> **Partes do exercício**
1. Extraia, sem nenhuma alteração, a parte do texto sobre garantia e rastreador que vai de "RESPOSTAS Na semana" a "estudando sua homologação.".
2. No texto sobre garantia e rastreador, o que é preciso fazer para que o aparelho funcione, segundo a Pósitron e a loja Frecar?

> **Trecho da página**
⟨
A reportagem entrou em contato com a Pósitron, sem se identificar, e também com a loja Frecar, que instalou o rastreador na picape. Ambas informaram que, para que o aparelho funcione, é preciso cortar o chicote elétrico. Assim sendo, restam apenas duas alternativas ao motorista que deseja o monitoramento via satélite: ou fica sem o serviço ou sem a garantia contratual.
RESPOSTAS Na semana passada, a Bradesco Seguros comunicou que arcaria com as despesas do conserto da picape. A Pósitron disse apenas que esclareceu o assunto com o proprietário. Bessa Júnior confirmou as informações, mas ressaltou que a solução por parte da companhia de seguros só veio depois do contato da reportagem: “Eles ligaram pedindo mil desculpas e até disponibilizaram um carro reserva, o que não havia sido oferecido até então”.
A Nissan reativará a garantia da picape, uma vez que o reparo será feito em concessionária da marca. Contudo, não deixou dúvidas quanto a sua posição em relação à instalação do rastreador e afirmou que “o uso de qualquer acessório não homologado pela fábrica da Nissan do Brasil gera perda de garantia”. A empresa comunicou ainda que não disponibiliza o aparelho, mas está estudando sua homologação.
Barato que pode sair caro
Som, alarme, vidros elétricos, travas nas portas, sensor de estacionamento. Depois de comprado o carro zero quilômetro, básico, quem nunca teve a tentação de instalar um desses acessórios? E, pior, depois de uma rápida pesquisa, descobriu-se que o acessório não original de fábrica é mais barato, aumentando a tentação de comprar um equipamento não original e instalá-lo fora de uma oficina autorizada. Se der tudo certo, é lucro, de fato. O problema é se ainda dentro do período de garantia do veículo surgir algum defeito que possa ter relação com esse acessório e/ou com sua instalação. Normalmente essa garantia é negada. Em alguns casos, ilegalmente; mas, em outros, nem judicialmente se resolve o dilema.
⟩
> **Dados apresentados**
⟨
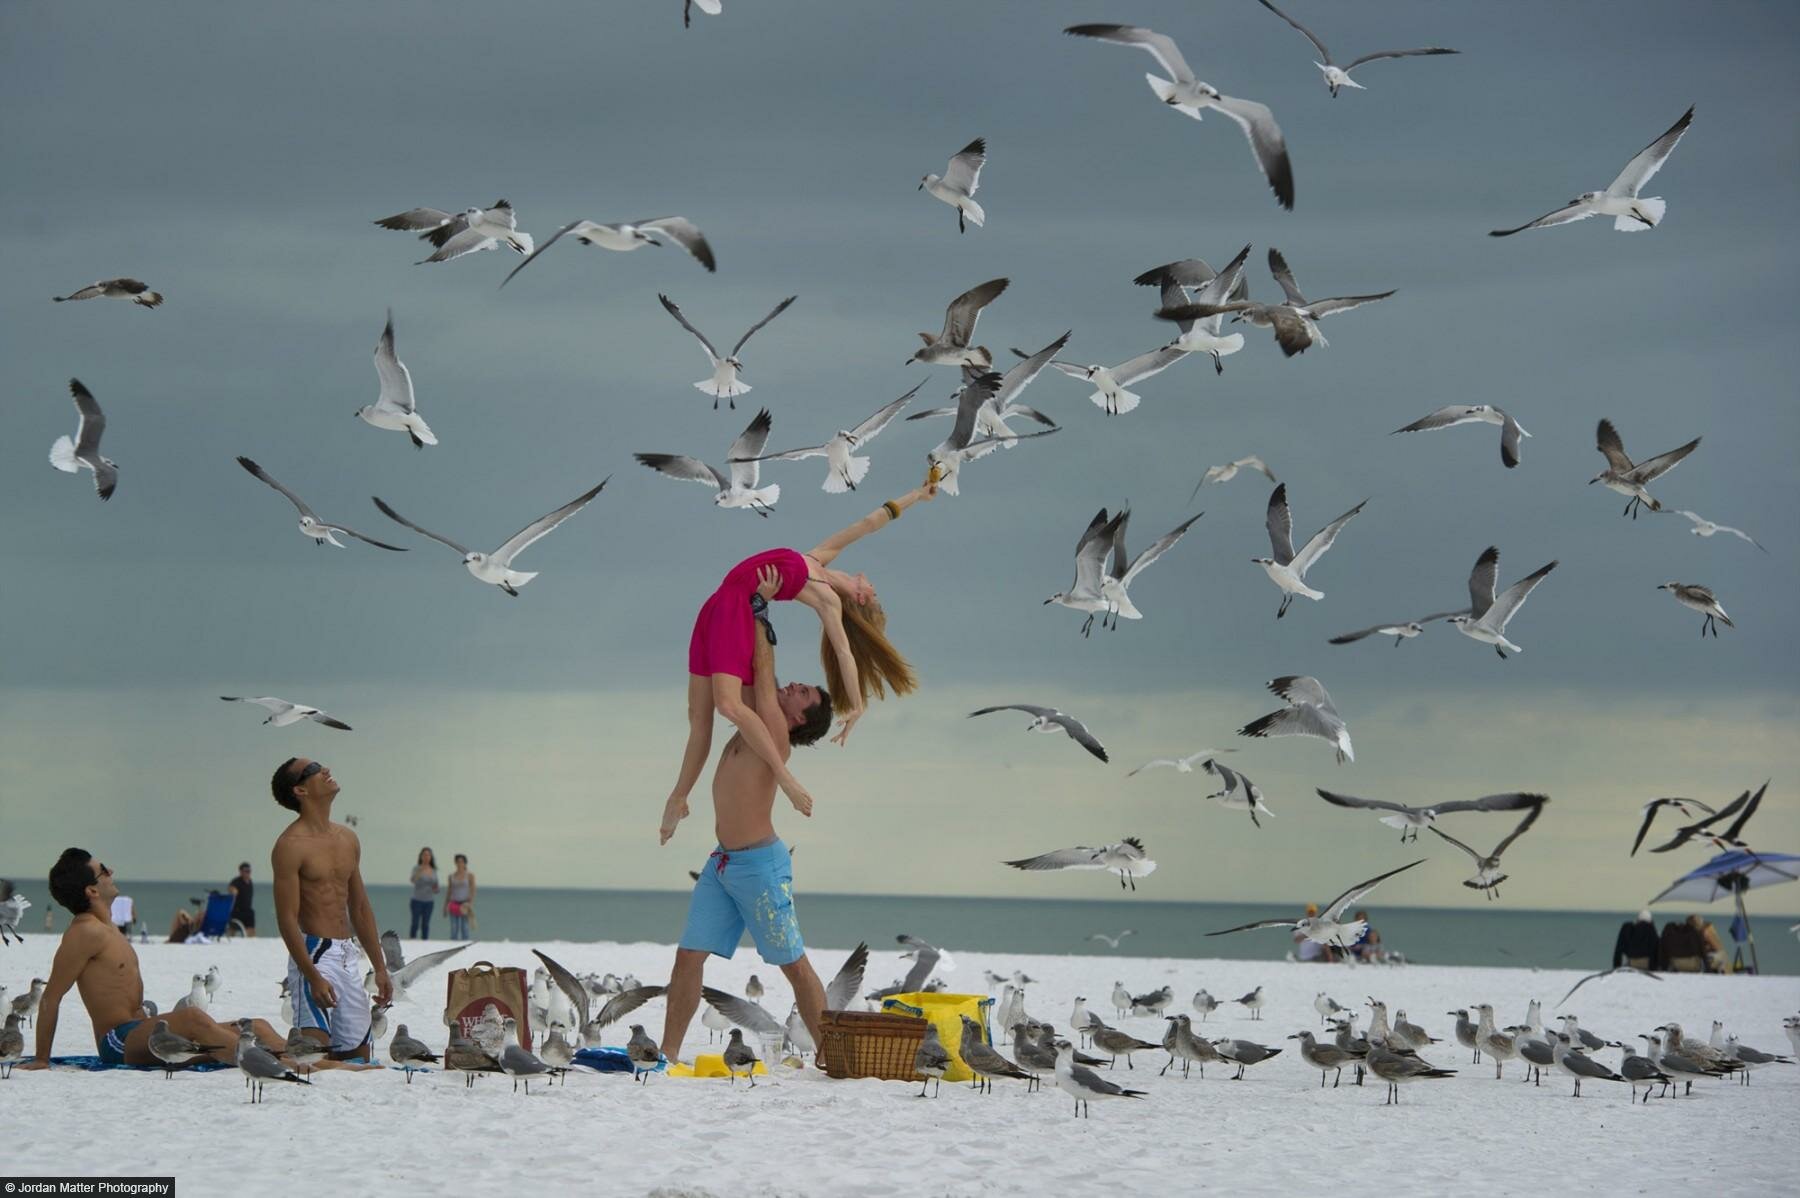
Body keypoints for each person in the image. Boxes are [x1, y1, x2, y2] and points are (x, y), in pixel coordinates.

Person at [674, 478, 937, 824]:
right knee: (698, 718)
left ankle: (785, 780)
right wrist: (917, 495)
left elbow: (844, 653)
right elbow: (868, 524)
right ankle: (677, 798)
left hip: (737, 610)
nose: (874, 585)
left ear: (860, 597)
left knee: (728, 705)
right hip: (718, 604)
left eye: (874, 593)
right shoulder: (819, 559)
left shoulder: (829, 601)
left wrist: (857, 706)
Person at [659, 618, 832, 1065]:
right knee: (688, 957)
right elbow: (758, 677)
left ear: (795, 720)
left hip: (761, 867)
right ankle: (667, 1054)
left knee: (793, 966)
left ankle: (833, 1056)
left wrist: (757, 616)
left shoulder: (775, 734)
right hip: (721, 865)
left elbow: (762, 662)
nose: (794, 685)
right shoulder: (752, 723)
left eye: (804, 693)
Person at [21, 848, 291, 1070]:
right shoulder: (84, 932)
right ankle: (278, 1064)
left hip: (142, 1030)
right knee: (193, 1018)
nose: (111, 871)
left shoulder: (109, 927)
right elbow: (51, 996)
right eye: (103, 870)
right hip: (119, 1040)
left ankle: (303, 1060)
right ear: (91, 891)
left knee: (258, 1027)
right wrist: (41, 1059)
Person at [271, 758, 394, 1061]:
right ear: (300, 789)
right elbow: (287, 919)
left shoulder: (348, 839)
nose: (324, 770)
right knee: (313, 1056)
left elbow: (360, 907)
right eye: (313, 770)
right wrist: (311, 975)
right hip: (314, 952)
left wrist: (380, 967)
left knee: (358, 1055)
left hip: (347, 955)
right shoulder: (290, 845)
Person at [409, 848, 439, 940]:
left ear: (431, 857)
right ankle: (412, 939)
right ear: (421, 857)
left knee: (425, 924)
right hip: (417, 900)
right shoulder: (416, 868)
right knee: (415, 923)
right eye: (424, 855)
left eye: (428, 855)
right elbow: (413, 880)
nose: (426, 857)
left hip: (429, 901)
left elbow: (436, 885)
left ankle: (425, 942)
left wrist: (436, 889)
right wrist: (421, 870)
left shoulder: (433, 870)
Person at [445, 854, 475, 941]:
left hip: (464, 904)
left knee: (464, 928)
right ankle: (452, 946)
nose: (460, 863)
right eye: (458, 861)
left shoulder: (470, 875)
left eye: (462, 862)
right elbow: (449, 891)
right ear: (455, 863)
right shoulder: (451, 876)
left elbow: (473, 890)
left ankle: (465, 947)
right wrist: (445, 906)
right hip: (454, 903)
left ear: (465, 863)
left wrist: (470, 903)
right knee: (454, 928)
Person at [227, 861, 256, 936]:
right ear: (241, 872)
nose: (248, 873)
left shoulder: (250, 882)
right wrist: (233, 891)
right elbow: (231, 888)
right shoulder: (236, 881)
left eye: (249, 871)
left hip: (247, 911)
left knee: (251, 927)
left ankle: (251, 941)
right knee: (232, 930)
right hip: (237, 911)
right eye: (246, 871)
⟩
⟨
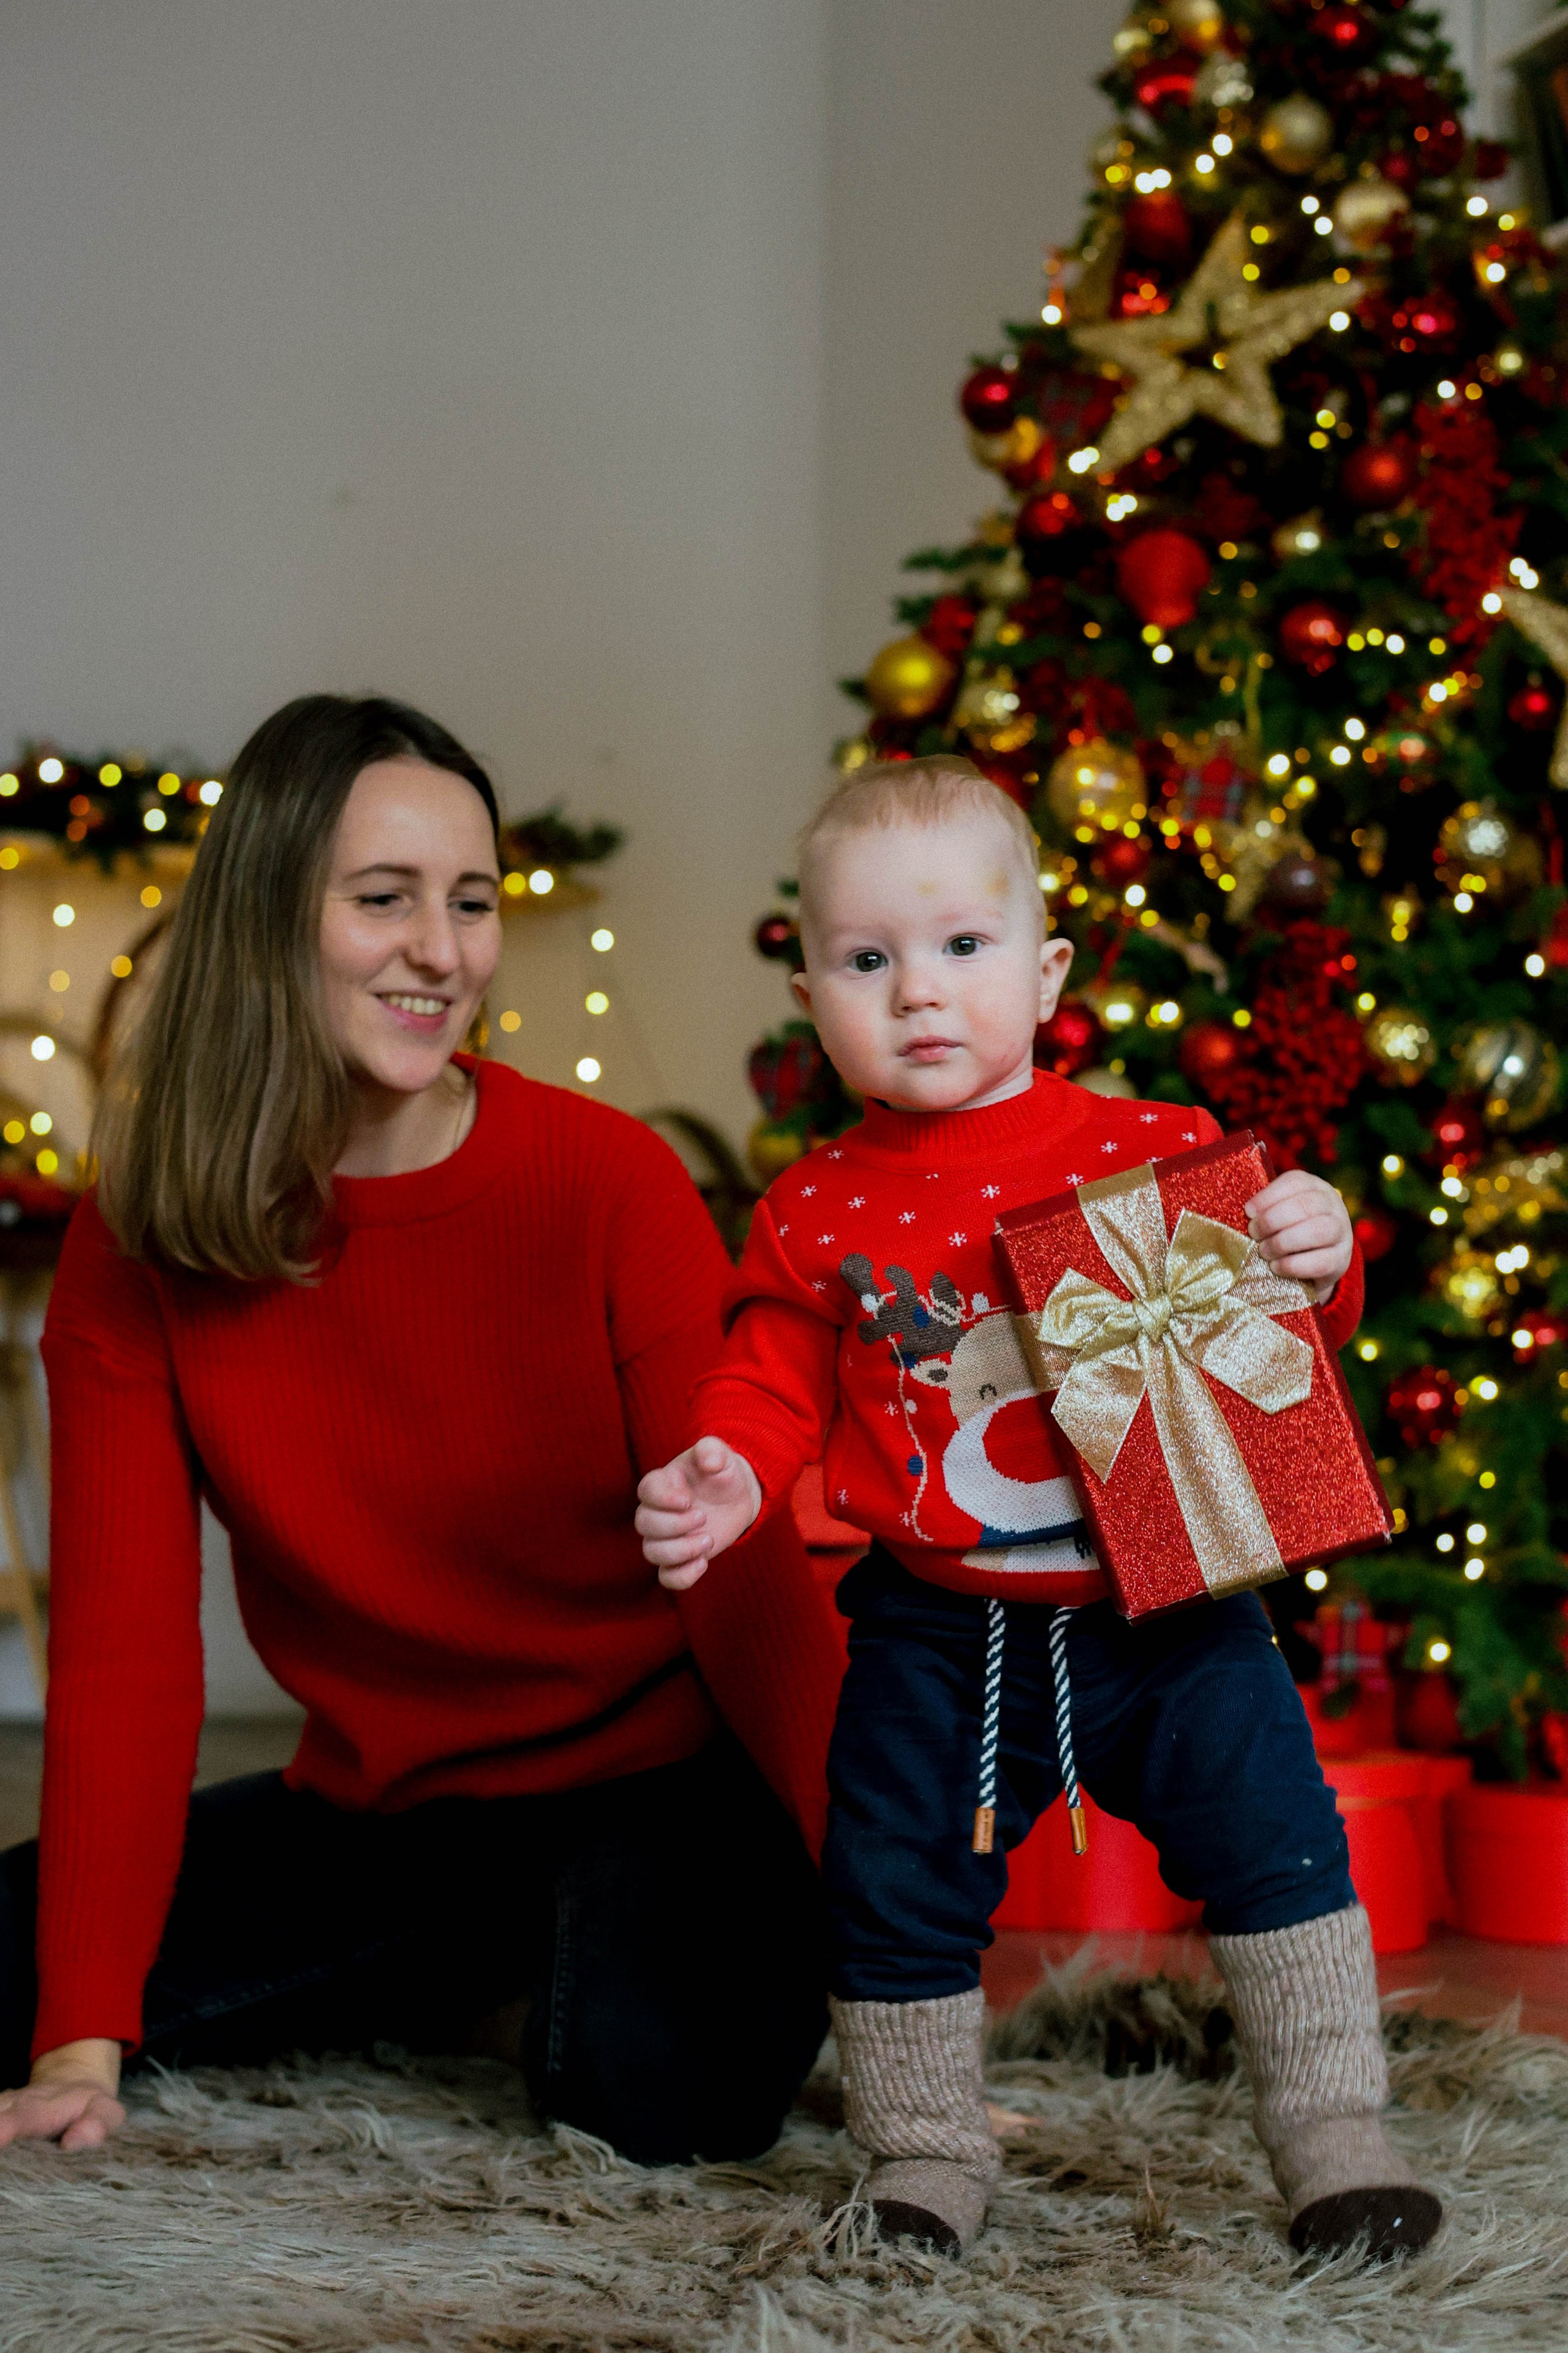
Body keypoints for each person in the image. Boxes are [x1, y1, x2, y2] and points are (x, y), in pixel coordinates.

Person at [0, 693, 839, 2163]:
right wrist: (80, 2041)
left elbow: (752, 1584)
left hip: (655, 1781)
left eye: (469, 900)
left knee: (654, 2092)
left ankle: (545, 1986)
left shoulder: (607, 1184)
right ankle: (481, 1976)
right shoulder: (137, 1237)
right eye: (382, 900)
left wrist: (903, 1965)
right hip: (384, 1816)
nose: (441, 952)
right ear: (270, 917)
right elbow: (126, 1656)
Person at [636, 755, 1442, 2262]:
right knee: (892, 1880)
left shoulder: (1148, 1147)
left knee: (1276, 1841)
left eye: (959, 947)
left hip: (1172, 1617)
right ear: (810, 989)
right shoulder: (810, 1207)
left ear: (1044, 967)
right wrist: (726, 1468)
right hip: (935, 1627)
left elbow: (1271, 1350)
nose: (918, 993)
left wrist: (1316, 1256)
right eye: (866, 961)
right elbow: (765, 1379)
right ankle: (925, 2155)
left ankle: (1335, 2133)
⟩
⟨
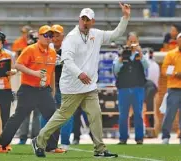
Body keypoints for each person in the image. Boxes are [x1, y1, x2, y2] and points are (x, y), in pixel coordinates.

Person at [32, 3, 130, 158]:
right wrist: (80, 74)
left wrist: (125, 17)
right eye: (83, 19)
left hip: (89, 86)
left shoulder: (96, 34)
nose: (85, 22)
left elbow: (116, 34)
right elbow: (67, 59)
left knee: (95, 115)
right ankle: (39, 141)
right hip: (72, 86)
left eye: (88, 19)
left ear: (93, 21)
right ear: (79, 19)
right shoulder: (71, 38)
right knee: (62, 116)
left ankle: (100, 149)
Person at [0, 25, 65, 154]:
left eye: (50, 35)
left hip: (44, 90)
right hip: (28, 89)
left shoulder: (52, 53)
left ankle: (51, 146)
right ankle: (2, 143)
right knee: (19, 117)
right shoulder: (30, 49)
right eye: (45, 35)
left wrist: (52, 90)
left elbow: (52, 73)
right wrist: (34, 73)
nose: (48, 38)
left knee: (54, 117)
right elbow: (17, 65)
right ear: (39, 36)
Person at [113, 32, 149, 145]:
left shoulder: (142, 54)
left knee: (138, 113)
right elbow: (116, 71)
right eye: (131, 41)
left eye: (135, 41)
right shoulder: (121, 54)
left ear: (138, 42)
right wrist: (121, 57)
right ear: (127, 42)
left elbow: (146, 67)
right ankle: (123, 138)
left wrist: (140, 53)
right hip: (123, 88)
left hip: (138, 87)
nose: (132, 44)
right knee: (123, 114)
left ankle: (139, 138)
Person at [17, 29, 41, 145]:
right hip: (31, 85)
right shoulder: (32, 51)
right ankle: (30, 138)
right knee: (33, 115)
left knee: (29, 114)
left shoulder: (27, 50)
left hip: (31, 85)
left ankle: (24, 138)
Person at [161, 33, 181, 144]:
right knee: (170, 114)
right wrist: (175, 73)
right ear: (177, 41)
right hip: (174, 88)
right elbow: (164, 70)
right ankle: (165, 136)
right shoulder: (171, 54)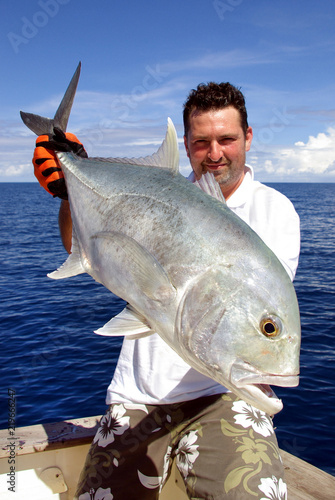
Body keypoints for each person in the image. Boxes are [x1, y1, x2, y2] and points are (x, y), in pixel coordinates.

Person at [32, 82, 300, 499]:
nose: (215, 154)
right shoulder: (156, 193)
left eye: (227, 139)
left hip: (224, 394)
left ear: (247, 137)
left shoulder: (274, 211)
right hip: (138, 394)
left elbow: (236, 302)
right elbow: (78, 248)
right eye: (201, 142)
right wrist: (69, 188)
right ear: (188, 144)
⟩
> **Respostas por escrito**
1.
RESPOSTAS Na semana passada, a Bradesco Seguros comunicou que arcaria com as despesas do conserto da picape. A Pósitron disse apenas que esclareceu o assunto com o proprietário. Bessa Júnior confirmou as informações, mas ressaltou que a solução por parte da companhia de seguros só veio depois do contato da reportagem: “Eles ligaram pedindo mil desculpas e até disponibilizaram um carro reserva, o que não havia sido oferecido até então”.
A Nissan reativará a garantia da picape, uma vez que o reparo será feito em concessionária da marca. Contudo, não deixou dúvidas quanto a sua posição em relação à instalação do rastreador e afirmou que “o uso de qualquer acessório não homologado pela fábrica da Nissan do Brasil gera perda de garantia”. A empresa comunicou ainda que não disponibiliza o aparelho, mas está estudando sua homologação.

2. É preciso cortar o chicote elétrico.